=== Exercise details ===
Scan the records below and copy every line that contains the string "武当三友".

═════ Extracted entries

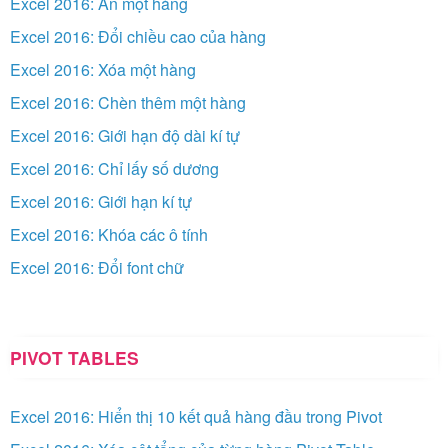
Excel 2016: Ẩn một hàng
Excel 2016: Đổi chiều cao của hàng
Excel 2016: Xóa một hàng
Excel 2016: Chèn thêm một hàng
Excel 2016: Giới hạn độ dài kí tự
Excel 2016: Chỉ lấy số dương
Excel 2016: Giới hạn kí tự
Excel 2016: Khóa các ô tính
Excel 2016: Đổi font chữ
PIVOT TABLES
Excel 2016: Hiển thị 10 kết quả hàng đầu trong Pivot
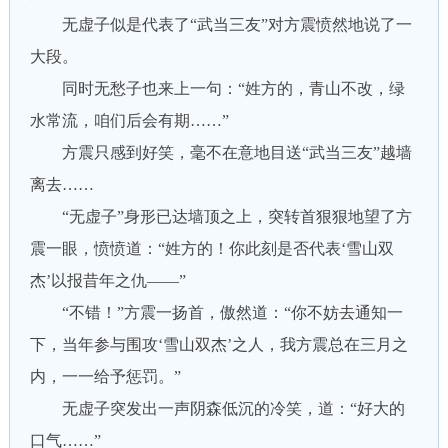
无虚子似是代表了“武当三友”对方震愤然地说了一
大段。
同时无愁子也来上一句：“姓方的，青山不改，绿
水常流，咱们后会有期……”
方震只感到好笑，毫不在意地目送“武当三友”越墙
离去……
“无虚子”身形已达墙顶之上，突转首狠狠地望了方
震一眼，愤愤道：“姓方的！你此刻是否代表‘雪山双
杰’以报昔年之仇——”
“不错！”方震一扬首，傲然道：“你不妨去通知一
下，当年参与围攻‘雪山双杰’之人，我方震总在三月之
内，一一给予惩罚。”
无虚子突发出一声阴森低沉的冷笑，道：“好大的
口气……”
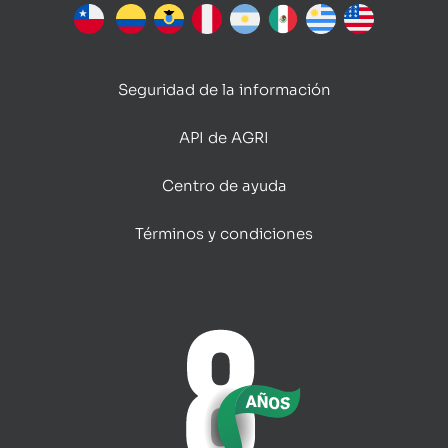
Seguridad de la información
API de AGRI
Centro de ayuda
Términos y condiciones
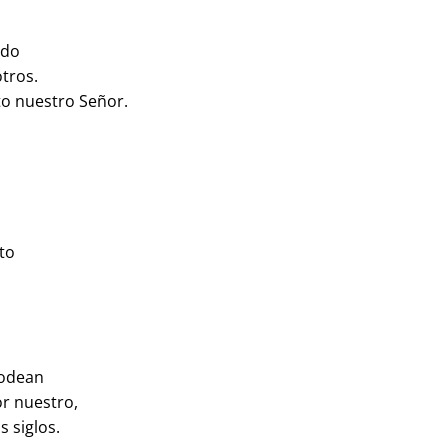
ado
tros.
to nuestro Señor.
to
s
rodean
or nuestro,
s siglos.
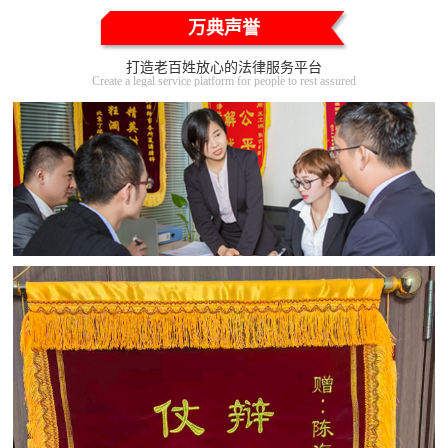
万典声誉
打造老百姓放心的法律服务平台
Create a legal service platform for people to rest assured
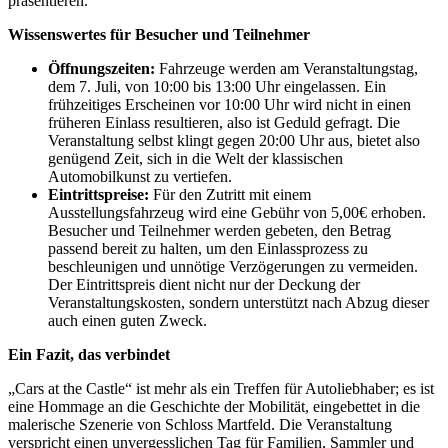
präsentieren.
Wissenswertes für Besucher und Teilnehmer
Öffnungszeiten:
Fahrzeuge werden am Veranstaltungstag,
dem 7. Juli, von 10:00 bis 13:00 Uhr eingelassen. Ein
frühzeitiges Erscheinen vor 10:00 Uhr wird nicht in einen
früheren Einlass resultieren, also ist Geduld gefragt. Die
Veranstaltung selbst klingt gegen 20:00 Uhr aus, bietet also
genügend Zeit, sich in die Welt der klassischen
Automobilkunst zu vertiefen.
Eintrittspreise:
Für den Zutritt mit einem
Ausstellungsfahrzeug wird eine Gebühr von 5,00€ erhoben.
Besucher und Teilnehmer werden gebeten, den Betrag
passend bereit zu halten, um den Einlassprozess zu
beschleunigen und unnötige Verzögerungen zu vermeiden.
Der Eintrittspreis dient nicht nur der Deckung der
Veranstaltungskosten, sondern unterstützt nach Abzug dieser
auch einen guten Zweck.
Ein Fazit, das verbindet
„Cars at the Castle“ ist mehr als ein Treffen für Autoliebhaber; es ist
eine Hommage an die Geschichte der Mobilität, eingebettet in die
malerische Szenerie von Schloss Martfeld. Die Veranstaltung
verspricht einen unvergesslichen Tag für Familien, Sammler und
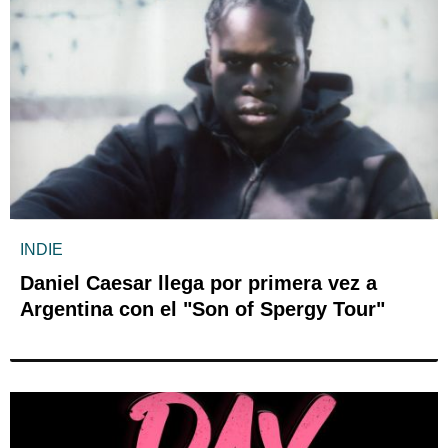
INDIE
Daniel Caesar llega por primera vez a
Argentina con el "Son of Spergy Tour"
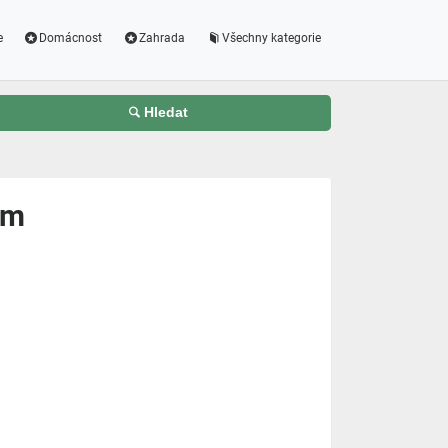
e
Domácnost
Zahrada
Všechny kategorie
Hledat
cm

══════════

=== Response ===
无虚子似是代表了“武当三友”对方震愤然地说了一
方震只感到好笑，毫不在意地目送“武当三友”越墙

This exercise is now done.